A burn ban went into effect at noon Monday and all burning permits have been canceled for 26 counties, including a handful on the coast, until further notice.
The North Carolina Forest Service issued the ban because of an increased fire risk for the following counties: Anson, Beaufort, Bladen, Brunswick, Carteret, Columbus, Craven, Cumberland, Duplin, Greene, Harnett, Hoke, Jones, Lee, Lenoir, Moore, New Hanover, Onslow, Pamlico, Pender, Pitt, Richmond, Robeson, Sampson, Scotland and Wayne.
“Our state is getting drier and hotter, and wildfires like those conditions,” said Agriculture Commissioner Steve Troxler in a statement. “These conditions coming during spring wildfire season when wildfire activity and fire risks are already elevated, make this burn ban necessary to protect life and property in North Carolina.”
Under North Carolina law, the ban prohibits all open burning in the affected counties, regardless of whether a permit was previously issued. The issuance of any new permits has also been suspended until the ban is lifted.
Open burning includes burning leaves, branches or other plant material. In all cases, burning trash, lumber, tires, newspapers, plastics or other nonvegetative material is illegal.
Local fire departments and law enforcement officers are assisting the North Carolina Forest Service in enforcing the burn ban. Anyone violating the burn ban faces a $100 fine plus $183 court costs. Any person responsible for setting a fire may be liable for any expenses related to extinguishing the fire.
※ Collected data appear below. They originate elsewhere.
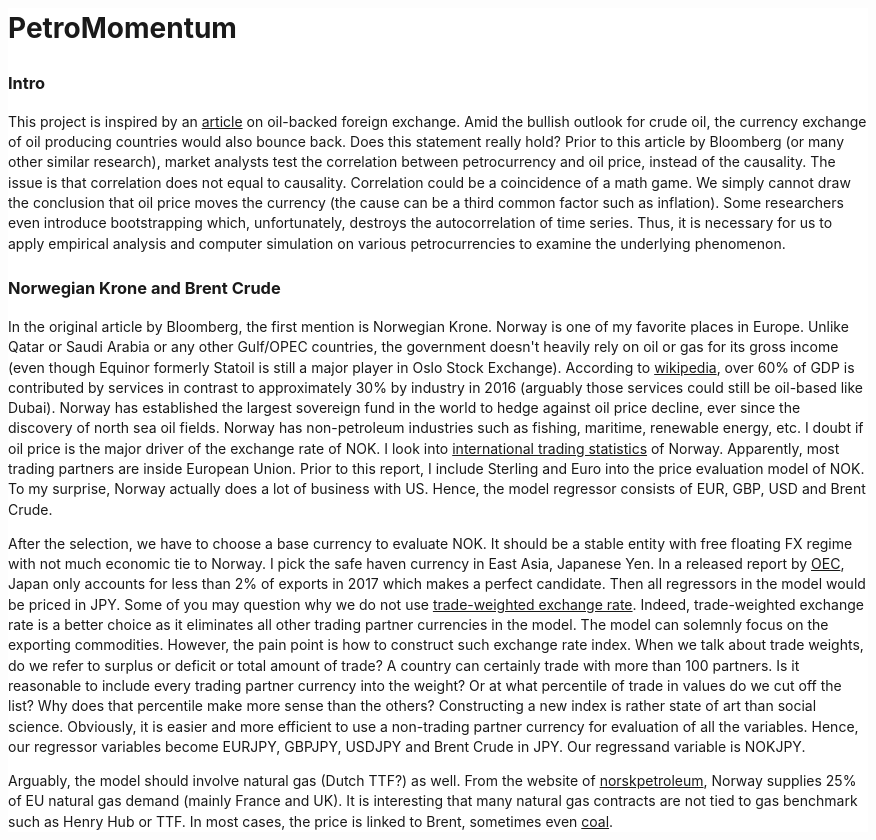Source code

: # PetroMomentum
### Intro

This project is inspired by an <a href=https://www.bloomberg.com/news/articles/2018-05-20/crude-oil-s-surge-is-putting-the-petro-back-in-petrocurrencies>article</a> on oil-backed foreign exchange. Amid the bullish outlook for crude oil, the currency exchange of oil producing countries would also bounce back. Does this statement really hold? Prior to this article by Bloomberg (or many other similar research), market analysts test the correlation between petrocurrency and oil price, instead of the causality. The issue is that correlation does not equal to causality. Correlation could be a coincidence of a math game. We simply cannot draw the conclusion that oil price moves the currency (the cause can be a third common factor such as inflation). Some researchers even introduce bootstrapping which, unfortunately, destroys the autocorrelation of time series. Thus, it is necessary for us to apply empirical analysis and computer simulation on various petrocurrencies to examine the underlying phenomenon.


### Norwegian Krone and Brent Crude

In the original article by Bloomberg, the first mention is Norwegian Krone. Norway is one of my favorite places in Europe. Unlike Qatar or Saudi Arabia or any other Gulf/OPEC countries, the government doesn't heavily rely on oil or gas for its gross income (even though Equinor formerly Statoil is still a major player in Oslo Stock Exchange). According to <a href=https://en.wikipedia.org/wiki/Economy_of_Norway#Economic_structure_and_sustained_growth>wikipedia</a>, over 60% of GDP is contributed by services in contrast to approximately 30% by industry in 2016 (arguably those services could still be oil-based like Dubai). Norway has established the largest sovereign fund in the world to hedge against oil price decline, ever since the discovery of north sea oil fields. Norway has non-petroleum industries such as fishing, maritime, renewable energy, etc. I doubt if oil price is the major driver of the exchange rate of NOK. I look into <a href=http://www.worldstopexports.com/norways-top-10-exports>international trading statistics</a> of Norway. Apparently, most trading partners are inside European Union. Prior to this report, I include Sterling and Euro into the price evaluation model of NOK. To my surprise, Norway actually does a lot of business with US. Hence, the model regressor consists of EUR, GBP, USD and Brent Crude. 

After the selection, we have to choose a base currency to evaluate NOK. It should be a stable entity with free floating FX regime with not much economic tie to Norway. I pick the safe haven currency in East Asia, Japanese Yen. In a released report by <a href=https://atlas.media.mit.edu/en/profile/country/nor>OEC</a>, Japan only accounts for less than 2% of exports in 2017 which makes a perfect candidate. Then all regressors in the model would be priced in JPY. Some of you may question why we do not use <a href=https://en.wikipedia.org/wiki/Trade-weighted_effective_exchange_rate_index>trade-weighted exchange rate</a>. Indeed, trade-weighted exchange rate is a better choice as it eliminates all other trading partner currencies in the model. The model can solemnly focus on the exporting commodities. However, the pain point is how to construct such exchange rate index. When we talk about trade weights, do we refer to surplus or deficit or total amount of trade? A country can certainly trade with more than 100 partners. Is it reasonable to include every trading partner currency into the weight? Or at what percentile of trade in values do we cut off the list? Why does that percentile make more sense than the others? Constructing a new index is rather state of art than social science. Obviously, it is easier and more efficient to use a non-trading partner currency for evaluation of all the variables. Hence, our regressor variables become EURJPY, GBPJPY, USDJPY and Brent Crude in JPY. Our regressand variable is NOKJPY.

Arguably, the model should involve natural gas (Dutch TTF?) as well. From the website of <a href=https://www.norskpetroleum.no/en/production-and-exports/exports-of-oil-and-gas>norskpetroleum</a>, Norway supplies 25% of EU natural gas demand (mainly France and UK). It is interesting that many natural gas contracts are not tied to gas benchmark such as Henry Hub or TTF. In most cases, the price is linked to Brent, sometimes even <a href=https://www.bloomberg.com/news/articles/2019-04-05/shell-breaks-market-mold-with-deal-linking-gas-prices-to-coal>coal</a>.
The Forest Service will continue to monitor conditions. Residents with questions regarding a specific county can contact their Forest Service county ranger or their county fire marshal’s office.
Grilling is permitted if no other local ordinances prohibit their use though campfires are considered open burning and are not exempt from the burn ban. During a burn ban, portable gas stoves or grills are alternate methods for cooking food while camping.
The burn ban issued by the Forest Service does not apply to a fire within 100 feet of an occupied dwelling. Local governments have jurisdiction over open burning within 100 feet of an occupied dwelling.
The N.C. Forest Service has advised county fire marshals of the burning ban and has asked for their consideration of also implementing a burning ban. If a fire within a 100-foot area of a dwelling escapes containment, a North Carolina forest ranger may take reasonable steps to extinguish or control it. The person responsible for any expenses related to extinguishing the fire.